Ethylene biosynthesis in plant tissues is enhanced by addition of 1-aminocyclopropane-l-carboxylic acid (ACPCA) up to 100 times depending on the concentration. Like the endogenous ethylene biosynthesis ACPCA-dependent ethylene production is inhibited completely under anaerobic conditions. Structural integrity of the plant tissue is essential for the endogenous as well as the ACPCA-dependent ethylene biosynthesis; osmotic shock inhibits both of them. C0>Cl2, reported to inhibit ethylene biosynthesis, also inhibits ACPCA-dependent ethylene production. On the contrary, L-2-amino-4-(2-aminoethoxy)-trans-3butenoic acid (RO 4468), a potent inhibitor of the conversion of methionine to ethylene and 5-methylthioribose with S-adenosylmethionine as an intermediate, does not inhibit the ACPCA-dependent ethylene biosynthesis. High concentrations of methionine slightly stimulate ethylene production in our system but the rate of ACPCA-dependent ethylene biosynthesis is strongly inhibited. We interprete the data as follows: methionine is converted to S-adenosylmethionine as known from the literature.
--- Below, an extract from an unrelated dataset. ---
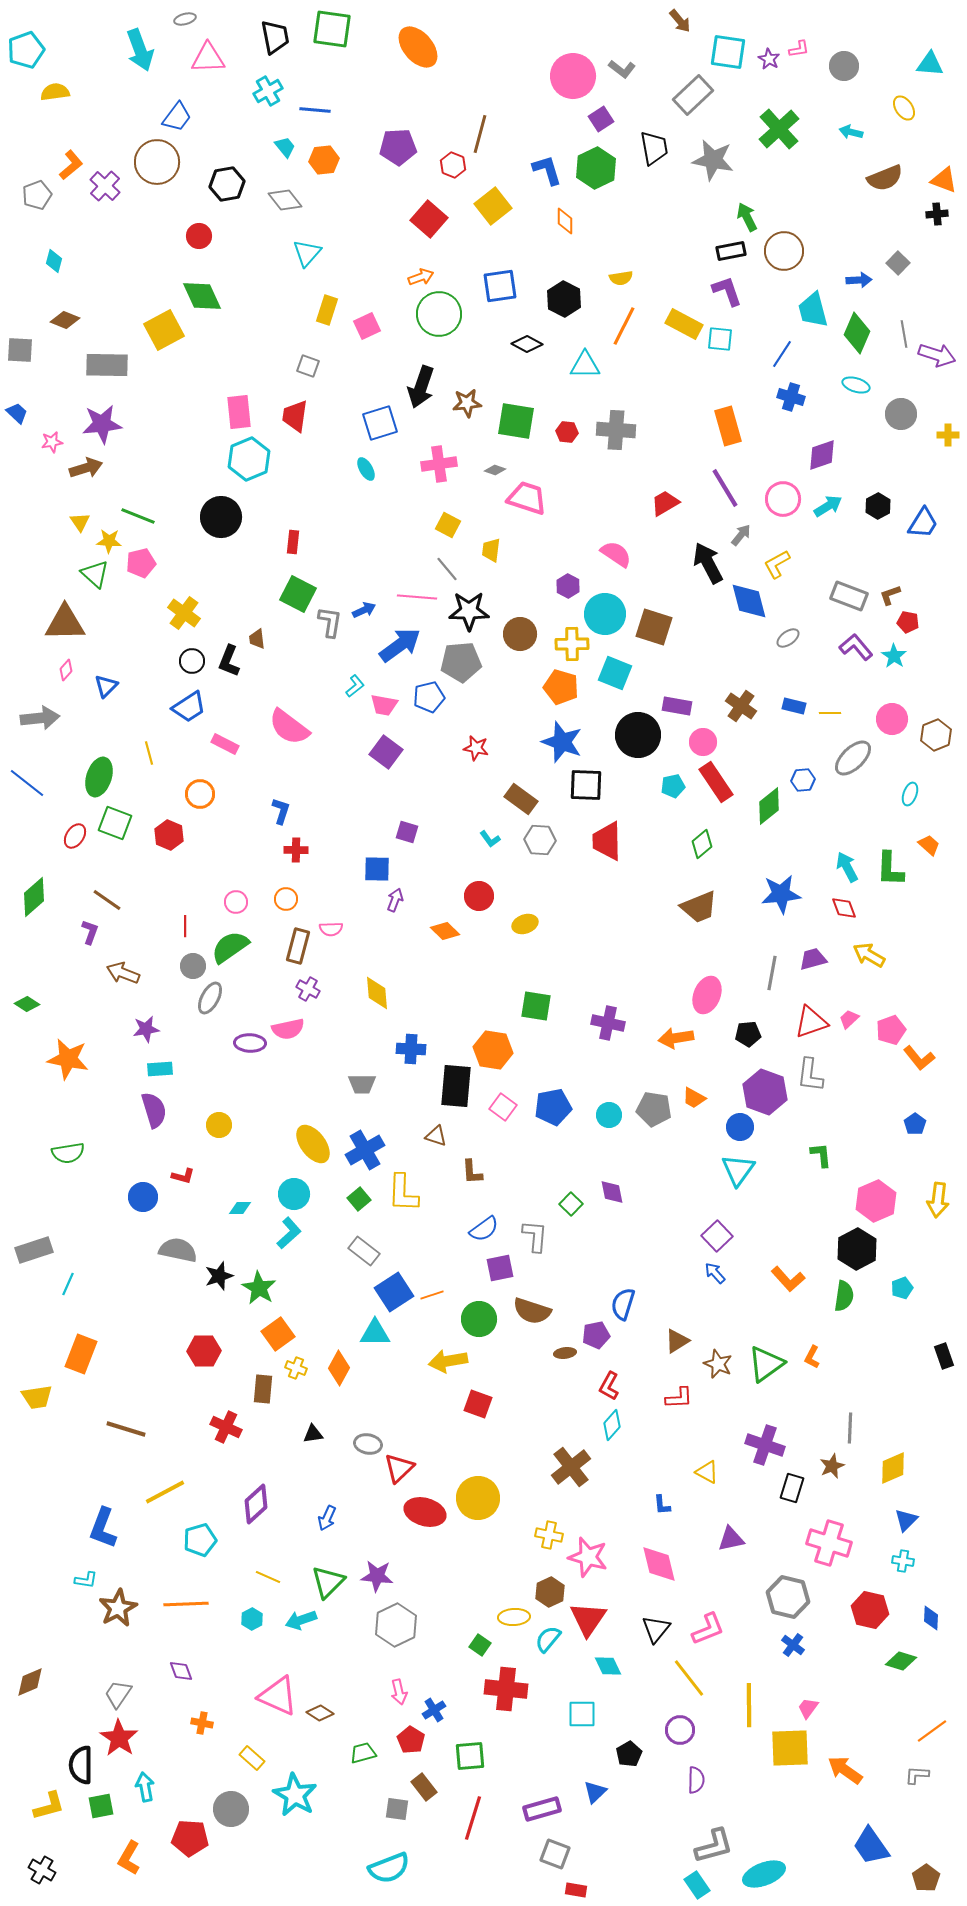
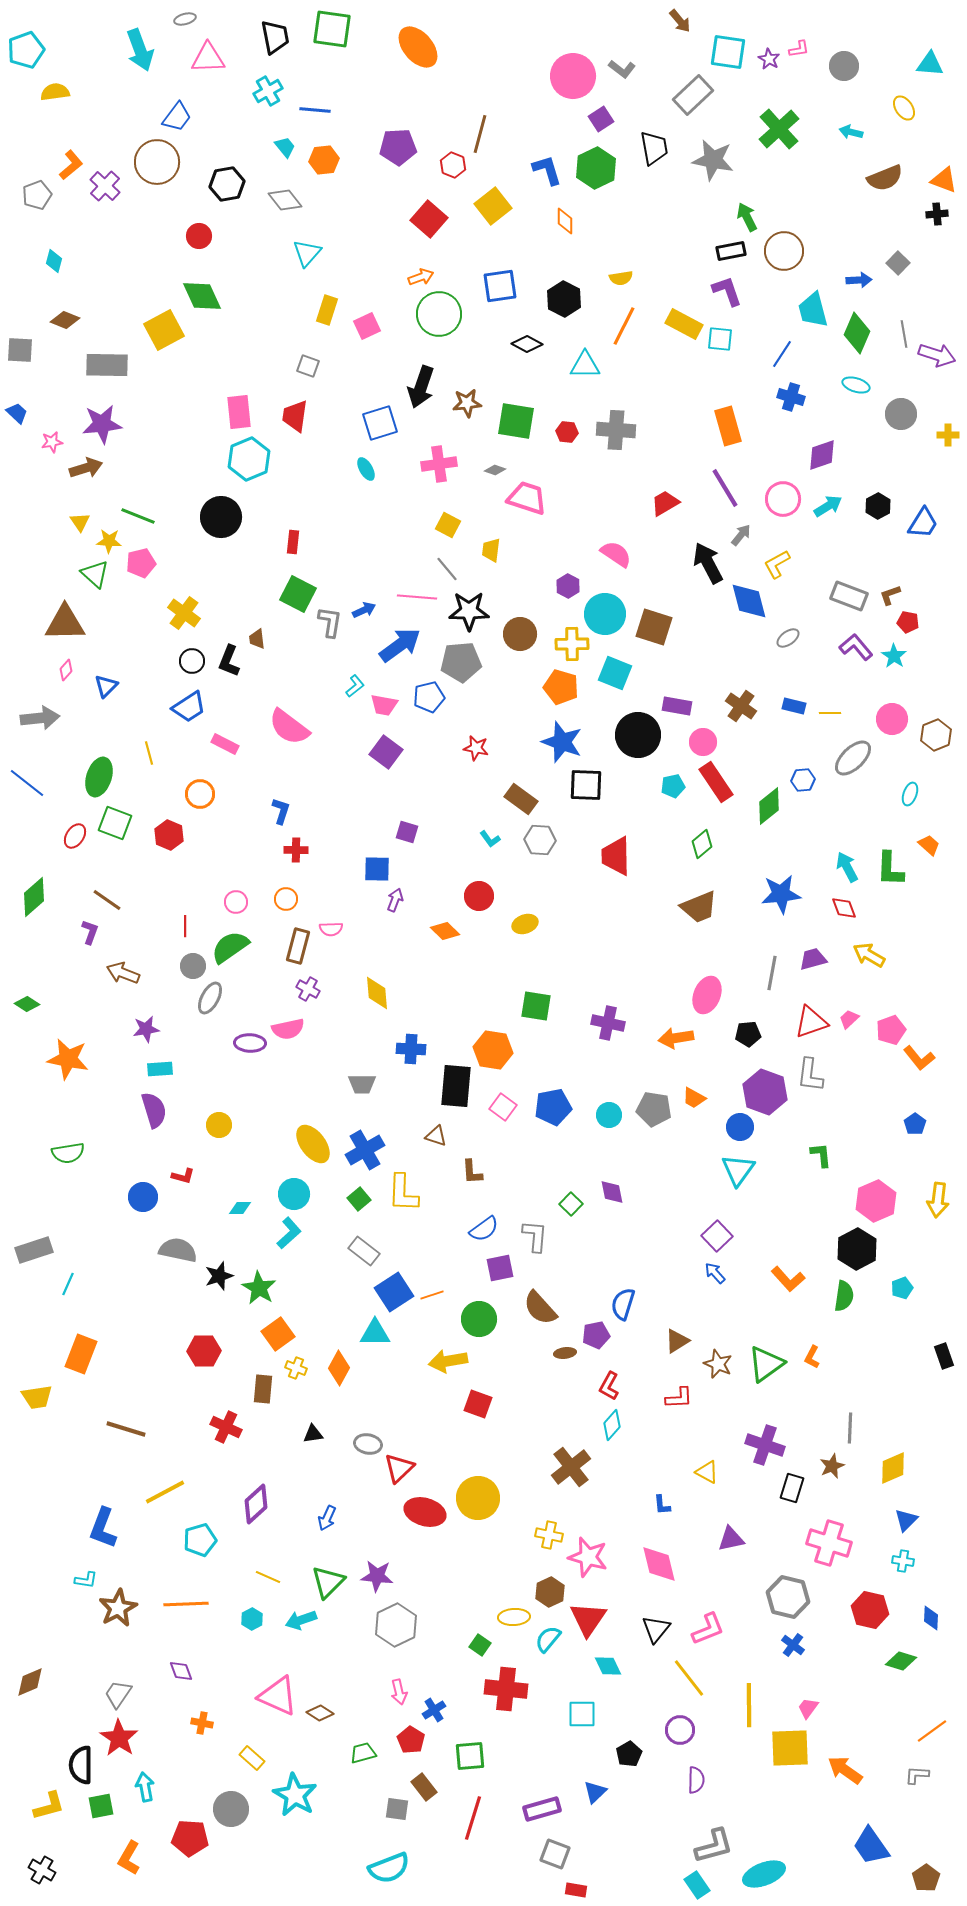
red trapezoid at (607, 841): moved 9 px right, 15 px down
brown semicircle at (532, 1311): moved 8 px right, 3 px up; rotated 30 degrees clockwise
S-adenosylmethionine decomposes to 5'-methylthioadenosine and ACPCA. As a key intermediate the Schiff-base of ACPCA and pyridoxalphosphate, activated for example by coenzyme A as a leaving group, is suggested. Possibly already S-adenosylmethionine is converted to the CoA-activated Schiff-base of pyridoxalphosphate with the implication that the formation of free ACPCA in vivo is only a side chain reaction. Upon hydride ion uptake, the activated ACPCA decomposes to ethylene and glycine or glyoxylic acid as end products. A detailed reaction scheme is proposed.